Loss values decreased steadily
No signs of overfitting
300 epochs provided sufficient convergence

Benchmark

Metric	Value
Training Time	~45 minutes (T4 GPU)
Model Size	3.2 MB (LoRA)
Inference Time	~5 seconds/image (50 steps)
VRAM Usage	~8 GB (fp16)

Training Loss Graph

Usage Examples

Method 1: Using from Hugging Face (Recommended)

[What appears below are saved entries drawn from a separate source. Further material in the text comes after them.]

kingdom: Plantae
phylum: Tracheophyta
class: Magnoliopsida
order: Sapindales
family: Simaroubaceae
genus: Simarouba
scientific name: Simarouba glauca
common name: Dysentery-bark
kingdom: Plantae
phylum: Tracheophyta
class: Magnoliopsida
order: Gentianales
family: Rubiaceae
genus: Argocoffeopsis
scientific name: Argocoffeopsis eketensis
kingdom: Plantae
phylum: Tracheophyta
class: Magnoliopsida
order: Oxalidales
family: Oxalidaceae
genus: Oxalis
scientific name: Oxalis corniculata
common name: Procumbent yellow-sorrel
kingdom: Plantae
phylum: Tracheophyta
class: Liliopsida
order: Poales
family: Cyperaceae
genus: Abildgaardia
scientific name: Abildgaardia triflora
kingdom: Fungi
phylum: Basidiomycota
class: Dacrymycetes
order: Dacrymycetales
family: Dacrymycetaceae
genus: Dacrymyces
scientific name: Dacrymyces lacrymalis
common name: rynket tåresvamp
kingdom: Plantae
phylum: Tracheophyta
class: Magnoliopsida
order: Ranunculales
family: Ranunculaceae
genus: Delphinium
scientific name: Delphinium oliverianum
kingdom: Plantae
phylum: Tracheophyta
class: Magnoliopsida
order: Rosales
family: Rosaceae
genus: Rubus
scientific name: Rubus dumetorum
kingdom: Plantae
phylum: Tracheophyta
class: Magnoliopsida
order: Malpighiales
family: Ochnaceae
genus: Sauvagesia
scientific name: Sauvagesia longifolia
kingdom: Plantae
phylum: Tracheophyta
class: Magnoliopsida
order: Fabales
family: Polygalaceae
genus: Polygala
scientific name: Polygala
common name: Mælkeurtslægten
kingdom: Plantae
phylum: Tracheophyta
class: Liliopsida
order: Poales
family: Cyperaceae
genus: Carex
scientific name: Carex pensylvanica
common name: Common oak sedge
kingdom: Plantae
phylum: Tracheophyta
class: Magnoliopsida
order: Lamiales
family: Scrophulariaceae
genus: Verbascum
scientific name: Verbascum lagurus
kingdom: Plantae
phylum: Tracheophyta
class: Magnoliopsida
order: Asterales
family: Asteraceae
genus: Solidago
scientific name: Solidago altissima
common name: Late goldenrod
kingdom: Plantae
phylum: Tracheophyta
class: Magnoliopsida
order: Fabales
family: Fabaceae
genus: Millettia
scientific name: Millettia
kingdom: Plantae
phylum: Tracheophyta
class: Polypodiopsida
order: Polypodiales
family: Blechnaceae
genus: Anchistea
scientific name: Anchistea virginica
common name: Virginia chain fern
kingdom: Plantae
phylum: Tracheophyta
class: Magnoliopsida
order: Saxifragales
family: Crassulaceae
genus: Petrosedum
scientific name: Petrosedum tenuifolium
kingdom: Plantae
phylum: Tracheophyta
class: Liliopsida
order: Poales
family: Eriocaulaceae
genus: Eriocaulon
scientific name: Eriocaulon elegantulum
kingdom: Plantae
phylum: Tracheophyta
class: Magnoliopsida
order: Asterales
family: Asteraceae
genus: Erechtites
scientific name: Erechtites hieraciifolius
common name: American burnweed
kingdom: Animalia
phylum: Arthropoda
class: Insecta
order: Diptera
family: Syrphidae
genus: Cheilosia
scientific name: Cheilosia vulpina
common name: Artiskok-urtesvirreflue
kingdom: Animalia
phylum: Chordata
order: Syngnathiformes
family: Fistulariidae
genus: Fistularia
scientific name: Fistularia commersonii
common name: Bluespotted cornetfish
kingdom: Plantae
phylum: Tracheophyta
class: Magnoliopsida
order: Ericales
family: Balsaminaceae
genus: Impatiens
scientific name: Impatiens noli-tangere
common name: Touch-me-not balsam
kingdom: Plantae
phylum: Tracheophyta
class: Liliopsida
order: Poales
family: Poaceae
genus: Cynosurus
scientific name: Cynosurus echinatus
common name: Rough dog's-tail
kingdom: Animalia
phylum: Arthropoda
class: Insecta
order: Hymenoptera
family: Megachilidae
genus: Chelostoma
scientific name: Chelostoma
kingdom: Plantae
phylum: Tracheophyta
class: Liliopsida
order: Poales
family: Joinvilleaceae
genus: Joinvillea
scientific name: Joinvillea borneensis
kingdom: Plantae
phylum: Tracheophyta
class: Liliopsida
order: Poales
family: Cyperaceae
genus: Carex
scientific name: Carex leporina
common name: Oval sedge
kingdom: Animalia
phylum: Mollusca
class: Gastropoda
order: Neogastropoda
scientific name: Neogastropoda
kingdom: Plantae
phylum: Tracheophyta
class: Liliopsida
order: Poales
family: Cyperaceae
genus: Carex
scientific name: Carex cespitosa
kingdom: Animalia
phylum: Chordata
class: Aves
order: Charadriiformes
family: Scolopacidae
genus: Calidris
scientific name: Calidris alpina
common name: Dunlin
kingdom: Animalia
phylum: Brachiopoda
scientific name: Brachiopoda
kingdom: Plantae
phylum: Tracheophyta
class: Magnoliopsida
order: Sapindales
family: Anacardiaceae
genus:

from diffusers import DiffusionPipeline
import torch
 
# Load pipeline and add LoRA adapter
pipe = DiffusionPipeline.from_pretrained(
    "stable-diffusion-v1-5/stable-diffusion-v1-5",
    torch_dtype=torch.float16
).to("cuda")
 
pipe.load_lora_weights("erdoganeray/finetune-demo")
 
# Generate image
image = pipe(
    "a photo of sks dog wearing sunglasses",
    num_inference_steps=50,
    guidance_scale=7.5
).images[0]
 
image.save("output.png")

Method 2: Alternative with PEFT

from diffusers import StableDiffusionPipeline
from peft import PeftModel
import torch
 
# Load base pipeline
pipe = StableDiffusionPipeline.from_pretrained(
    "stable-diffusion-v1-5/stable-diffusion-v1-5",
    torch_dtype=torch.float16
).to("cuda")
 
# Load LoRA adapter from Hugging Face
pipe.unet = PeftModel.from_pretrained(
    pipe.unet,
    "erdoganeray/finetune-demo"
)
 
# Generate image
image = pipe("sks dog in a cyberpunk city, neon lights").images[0]
image.save("output.png")

Advanced Parameters

image = pipe(
    prompt="sks dog in a cyberpunk city, neon lights",
    negative_prompt="blurry, bad quality",
    num_inference_steps=50,      # More = better quality
    guidance_scale=7.5,          # Prompt adherence
    height=512,
    width=512,
).images[0]

Batch Generation

prompts = [
    "sks dog on a beach",
    "sks dog in winter",
    "sks dog as superhero"
]
 
for i, prompt in enumerate(prompts):
    image = pipe(prompt).images[0]
    image.save(f"output_{i}.png")

Generated Image Examples

The model successfully generates images in various styles. Here is the gallery of generated outputs:

Sample Outputs

sks dog in a bucket

sks dog in a garden

sks dog astronaut

sks dog Van Gogh style

Different Environments:

Astronaut dog in space
Dog on tropical beach
Dog by fireplace
Dog playing in snow

Art Styles:

Van Gogh style oil painting
Watercolor painting
Renaissance style
Pixel art 8-bit

Costumes & Accessories:

Dog wearing golden crown
Sunglasses and leather jacket
Superhero costume
Wizard hat

Fantasy Scenarios:

Cyberpunk character
Magical forest
Astronaut on the Moon
Underwater scene

License

This project is licensed under MIT License. The Stable Diffusion v1.5 model is under CreativeML OpenRAIL-M license.